Overcoming Obstacles to Problem-Solving
Two major cognitive obstacles show up repeatedly in problem-solving research:
Functional fixedness is the tendency to see objects only in terms of their typical use. In Karl Duncker's classic candle problem, participants struggled to realize that a box of tacks could serve as a shelf, not just a container. They were "fixed" on its usual function.
Mental set is the tendency to keep using a strategy that worked before, even when a simpler or better approach exists. The Luchins water jar experiments demonstrated this: after solving several problems with a complex formula, participants kept using that formula even when a much simpler solution was available.

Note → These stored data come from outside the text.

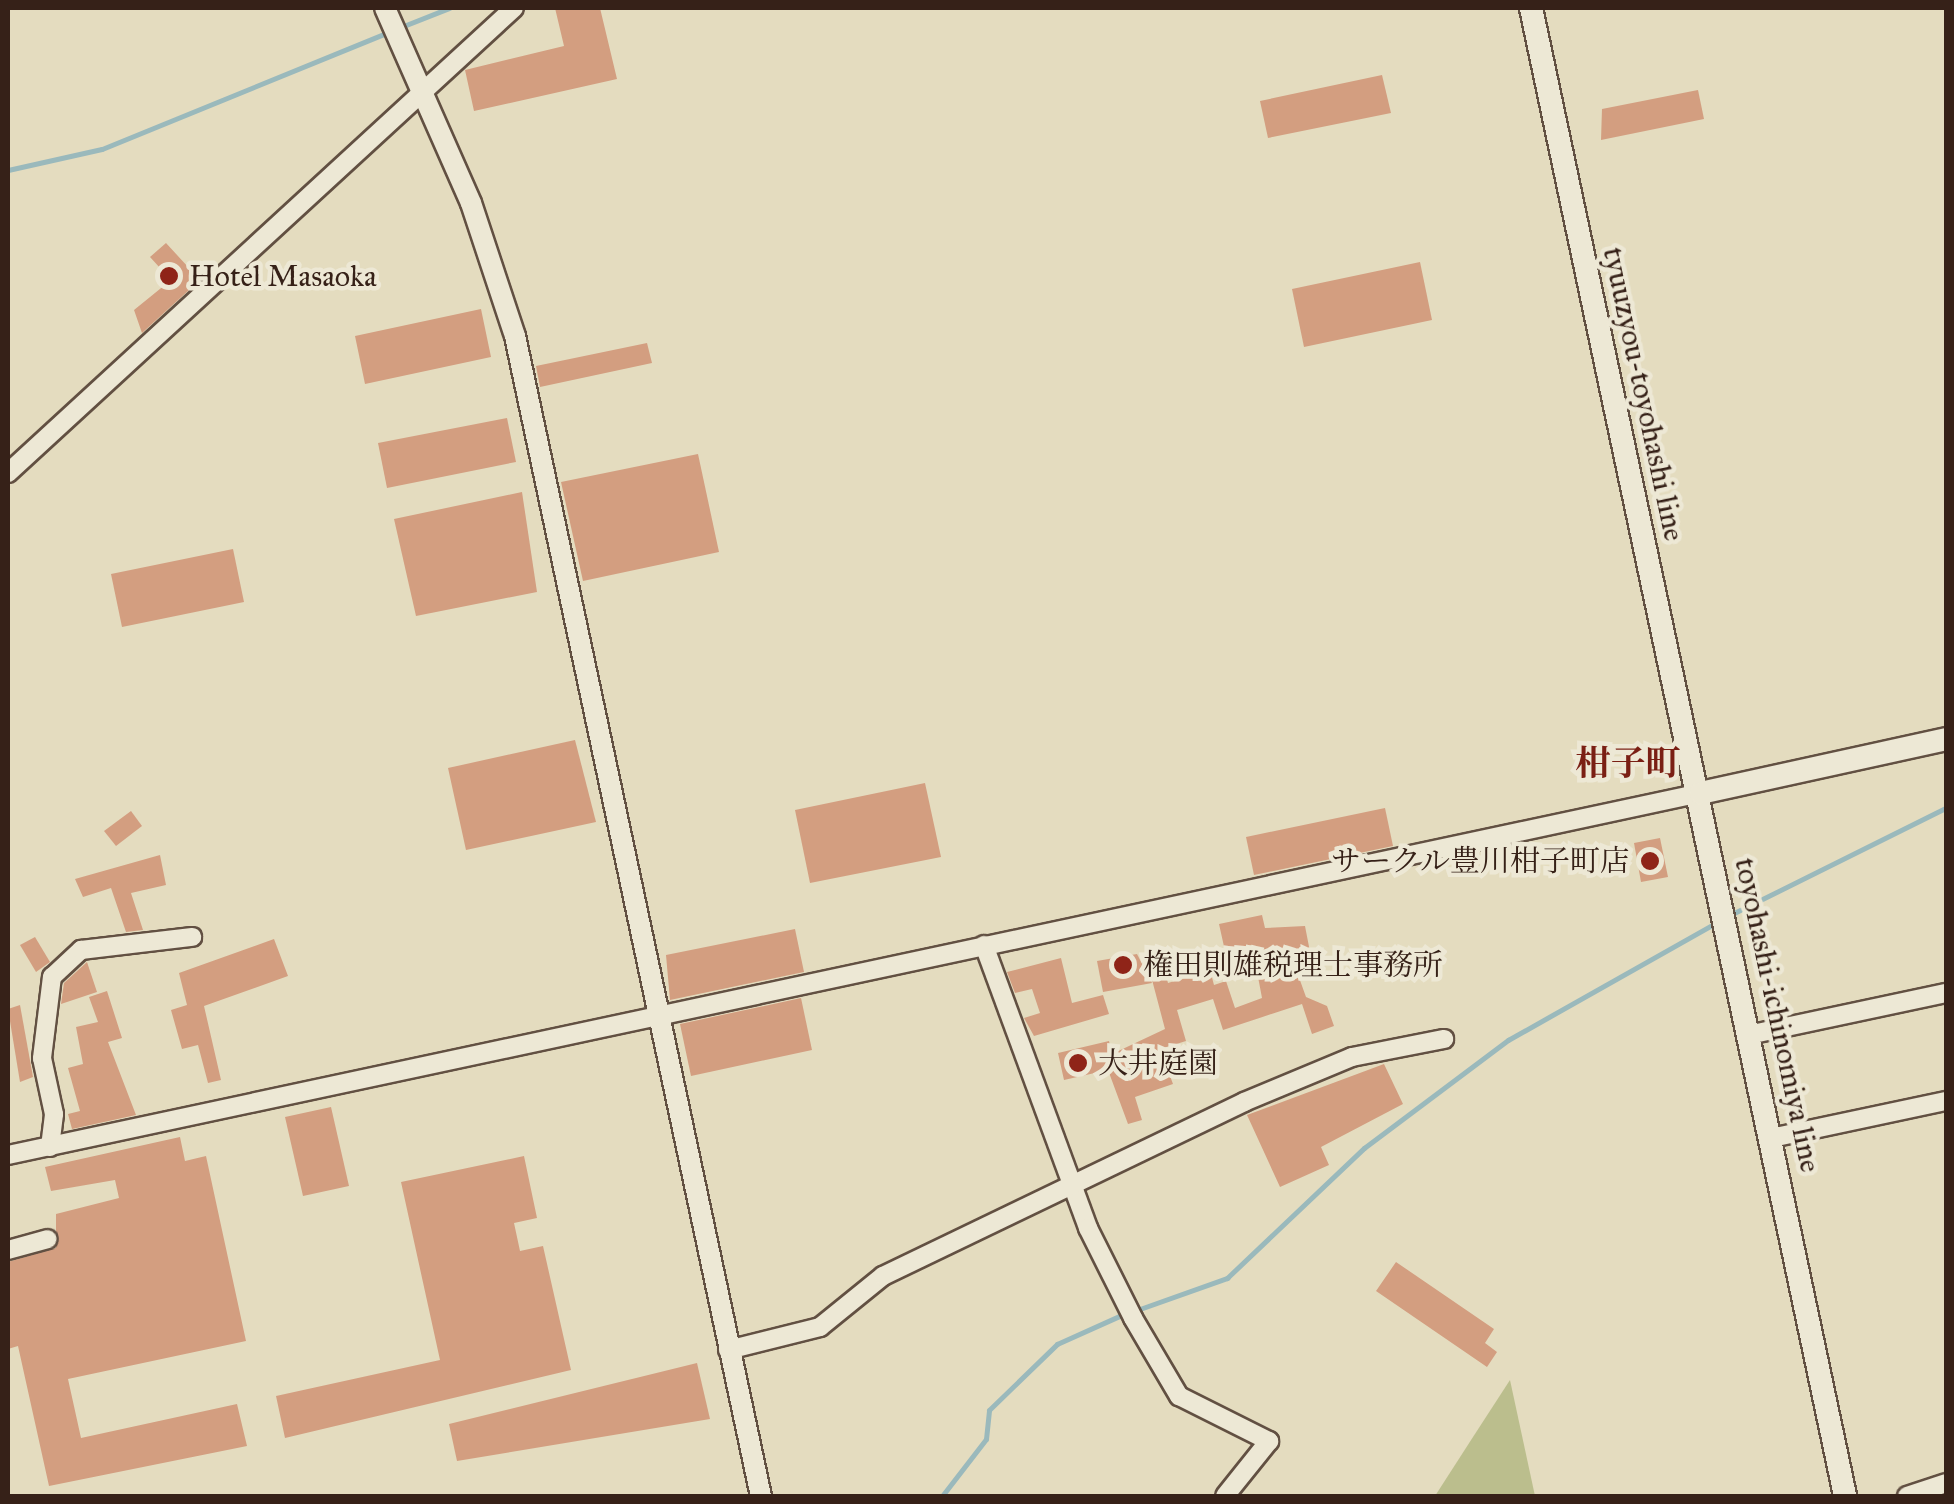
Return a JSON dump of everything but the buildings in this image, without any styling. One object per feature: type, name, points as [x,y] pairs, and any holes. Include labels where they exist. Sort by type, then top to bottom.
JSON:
[{"type":"main road","name":"tyuuzyou-toyohashi line","points":[[1531,8],[1701,793]]},
{"type":"main road","points":[[1701,793],[1946,739]]},
{"type":"main road","name":"toyohashi-ichinomiya line","points":[[1701,793],[1776,1137],[1845,1496]]},
{"type":"street","points":[[8,473],[514,8]]},
{"type":"street","points":[[392,22],[422,89],[514,336],[760,1496]]},
{"type":"street","points":[[8,1155],[1701,793]]},
{"type":"street","points":[[50,1148],[54,1114],[42,1058],[52,977],[81,950],[192,937]]},
{"type":"street","points":[[984,945],[1077,1183],[1088,1228],[1130,1311],[1179,1396],[1269,1441],[1225,1496]]},
{"type":"street","points":[[1753,1034],[1946,993]]},
{"type":"street","points":[[728,1350],[820,1327],[883,1276],[1352,1057],[1444,1039]]},
{"type":"street","points":[[1776,1137],[1946,1101]]},
{"type":"street","points":[[8,1250],[48,1239]]},
{"type":"street","points":[[1906,1496],[1946,1483]]},
{"type":"green space","points":[[1510,1380],[1535,1496],[1435,1496],[1473,1437]]},
{"type":"waterway","points":[[401,27],[449,8]]},
{"type":"waterway","points":[[8,170],[102,149],[391,31]]},
{"type":"waterway","points":[[1730,915],[1946,808]]},
{"type":"waterway","points":[[1137,1310],[1227,1278],[1364,1148],[1508,1040],[1716,923]]},
{"type":"waterway","points":[[942,1496],[986,1439],[989,1410],[1057,1344],[1126,1313]]},
{"type":"place","name":"Hotel Masaoka","points":[[169,276]]},
{"type":"place","name":"サークル豊川柑子町店","points":[[1650,861]]},
{"type":"place","name":"権田則雄税理士事務所","points":[[1123,965]]},
{"type":"place","name":"大井庭園","points":[[1078,1063]]},
{"type":"district","name":"柑子町","points":[[1628,764]]}]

Overcoming these obstacles requires deliberately questioning your assumptions. Ask yourself: Am I stuck because of how I'm framing this? Trying to explain the problem to someone else, restating it in different words, or imposing arbitrary constraints can all help you see it differently.
Metacognition in Problem-Solving
Metacognition means thinking about your own thinking. In problem-solving, this involves monitoring your progress and recognizing when a strategy isn't working so you can switch approaches.
Key metacognitive practices include:
- Self-questioning — Asking yourself "What am I trying to solve?" "Is this approach working?" "What else could I try?"
- Progress monitoring — Periodically checking whether you're getting closer to a solution or spinning your wheels.
- Strategy evaluation — After solving a problem (or failing to), reflecting on what worked and what didn't.
Students with stronger metacognitive skills tend to be better problem-solvers, not because they're smarter, but because they catch unproductive strategies earlier and adapt. These skills can be taught directly, and research shows that explicit metacognitive instruction improves problem-solving performance across age groups and subjects.